Online Poker Back Down in New Jersey, Gaming Up
The turbulent online poker market in New Jersey seems to have little rhyme or reason to its ups and downs in 2018, but what is certain is that it remains far out of reach from 2017 numbers. While online casino games of the non-peer-to-peer variety continue to thrive and grow by leaps and bounds, poker separates itself with disappointing figures.
The year-on-year figures each month show clearly that the poker segment of the state’s otherwise booming internet gaming market is far from a path of recovery. Many hoped the shared liquidity agreement between New Jersey, Nevada, and Delaware would bring numbers back up to their former bar, with even a glimmer of hope of growth, but the monthly analysis from the New Jersey Division of Gaming Enforcement doesn’t indicate those aspirations are even within the realm of possibility.
Meanwhile, however, the online gaming market as a whole does thrive. The overall numbers continue to exceed expectations and give the burgeoning industry the reputation it needs to inspire other states to try to mimic New Jersey’s success.
Online Poker Back Down in August
Players stayed away from the online poker tables in June, likely due to the freshness of summer and the trek of many to the World Series of Poker in Las Vegas. But they returned online in July to provide the biggest boost in many months of 5%. But in August, players left the regulated sites once again, making it the perfect example of an unpredictable roller coaster.
–August 2018 win: $1,815,820
–July 2018 win: $1,848,553
–August 2017 win: $2,082,360
–Month-on-month: 2% decrease
–Year-on-year: 12.8% decrease
Not only was there a monthly decrease, the annual decrease was much more significant than the last month’s report of less than 8%.
New Jersey online poker rose in July, always the roller coaster, while total internet gaming win continued its rise. Can anything boost NJ online poker? https://t.co/L9l9laPPln
— Legal US Poker (@legal_poker) August 15, 2018
Caesars is up with its WSOP/888 action, which is likely because it is the only brand on the multi-state network, but sites like PokerStars and PartyPoker are both declining despite new promotions and satellites running up to their September tournament series.
Positives for Total Internet Gaming Yet Again
As per the trend, online table games and slots hold up the industry, showing impressive growth that continues to boost the overall total gaming revenue for the state of New Jersey.
–August 2018 online gaming win: $22,988,738
–July 2018 online gaming win: $25,897,517
–August 2017 online gaming win: $19,196,519
–Month-on-month: 11.2% decrease
–Year-on-year: 19.7% increase
The total revenue for the month of August 2018 was $24,804,558, which includes all forms of online gambling, and that numbers was up more than $3.5 million from the year before. More than a 16% increase keeps the online market strong.
Poker Operators Need a Plan
It seems that operators in New Jersey are satisfied to make money from the online table games and slots, while its poker market goes by the wayside.

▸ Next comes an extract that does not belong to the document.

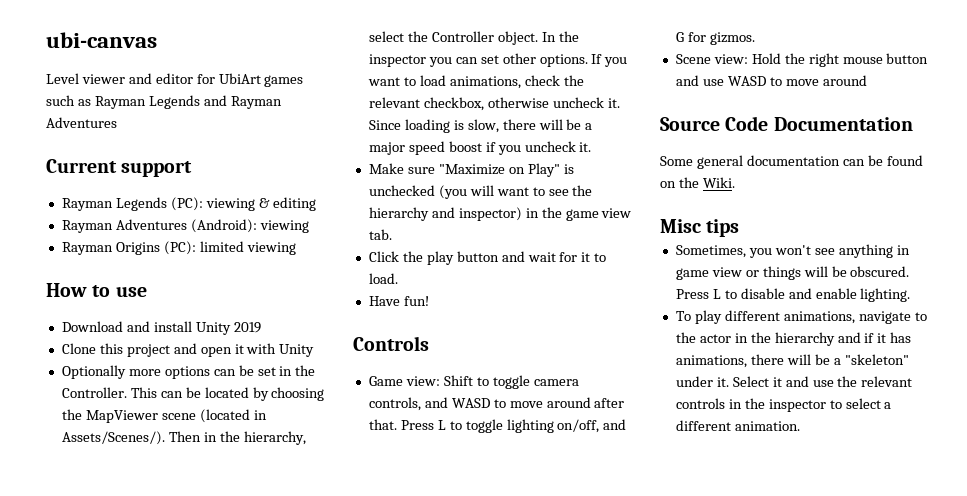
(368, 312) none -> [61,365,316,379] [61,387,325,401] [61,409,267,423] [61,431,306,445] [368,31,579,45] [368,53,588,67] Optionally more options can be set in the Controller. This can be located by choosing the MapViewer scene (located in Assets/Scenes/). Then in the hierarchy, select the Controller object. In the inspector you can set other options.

The lack of initiatives and communication with the media regarding plans to increase poker growth is concerning.
RT PokerScout1 "NJ online poker traffic treads water heading into two big tournament series https://t.co/QMc745vGrd"

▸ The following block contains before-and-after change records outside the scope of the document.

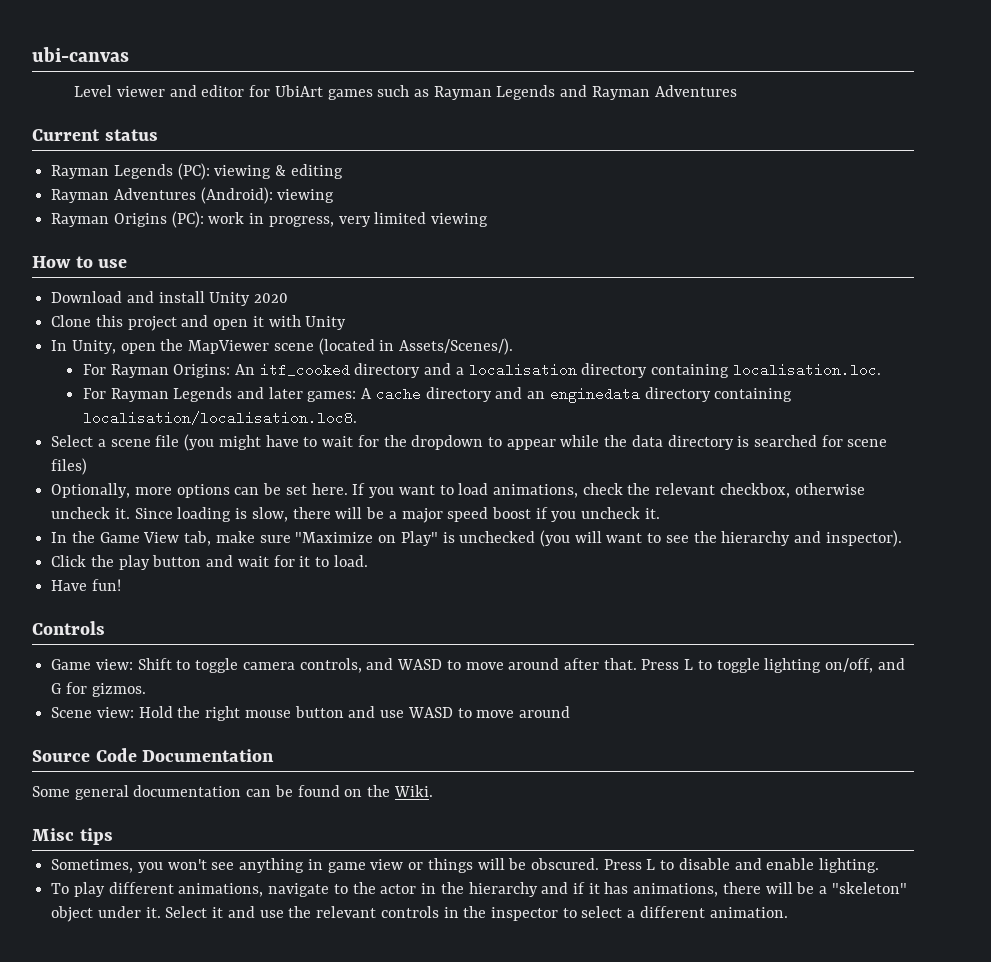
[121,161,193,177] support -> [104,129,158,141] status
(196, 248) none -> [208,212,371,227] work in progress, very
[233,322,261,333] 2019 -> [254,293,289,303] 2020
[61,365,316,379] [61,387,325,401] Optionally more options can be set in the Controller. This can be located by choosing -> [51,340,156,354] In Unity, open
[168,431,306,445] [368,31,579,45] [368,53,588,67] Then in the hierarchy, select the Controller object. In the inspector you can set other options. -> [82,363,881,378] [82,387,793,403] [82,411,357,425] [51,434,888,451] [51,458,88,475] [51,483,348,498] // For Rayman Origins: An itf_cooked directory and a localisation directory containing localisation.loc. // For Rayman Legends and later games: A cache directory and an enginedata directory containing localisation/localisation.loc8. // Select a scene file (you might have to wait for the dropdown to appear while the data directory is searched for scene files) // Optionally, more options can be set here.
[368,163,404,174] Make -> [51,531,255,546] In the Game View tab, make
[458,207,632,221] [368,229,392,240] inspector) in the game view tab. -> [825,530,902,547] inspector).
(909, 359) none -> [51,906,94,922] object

— ThePokerJournalist (@PokerJournalist) September 12, 2018
Of course, there may be talks behind the scenes.
The long-term plan seems to be to await the launch of the Pennsylvania market, which is likely to happen in early 2019, build a player base there, and eventually connect it with New Jersey, Nevada, and Delaware with more than just WSOP/888 being able to benefit from shared liquidity. Even further out, operators are likely hoping that more states legalize online poker to join that multi-state network going forward.
This plan has its flaws and remains a very long-term, low-effort, and minimal solution. As it stands, only Michigan and Illinois are still considering legalizing it in 2018, with a few more states likely to examine the issue again in 2019.
Realistically, Pennsylvania won’t be able to sync its poker tables with other states until sometime in 2020, and it could be another several years before other states are able to do the same, considering the lengthy processes of developing regulations, issuing licenses, launching sites, and completing talks with all other pertinent states regarding liquidity.
The lack of any plans to increase the market in the US other than long-term liquidity is a disservice to US players and the global market that is anxious for progress.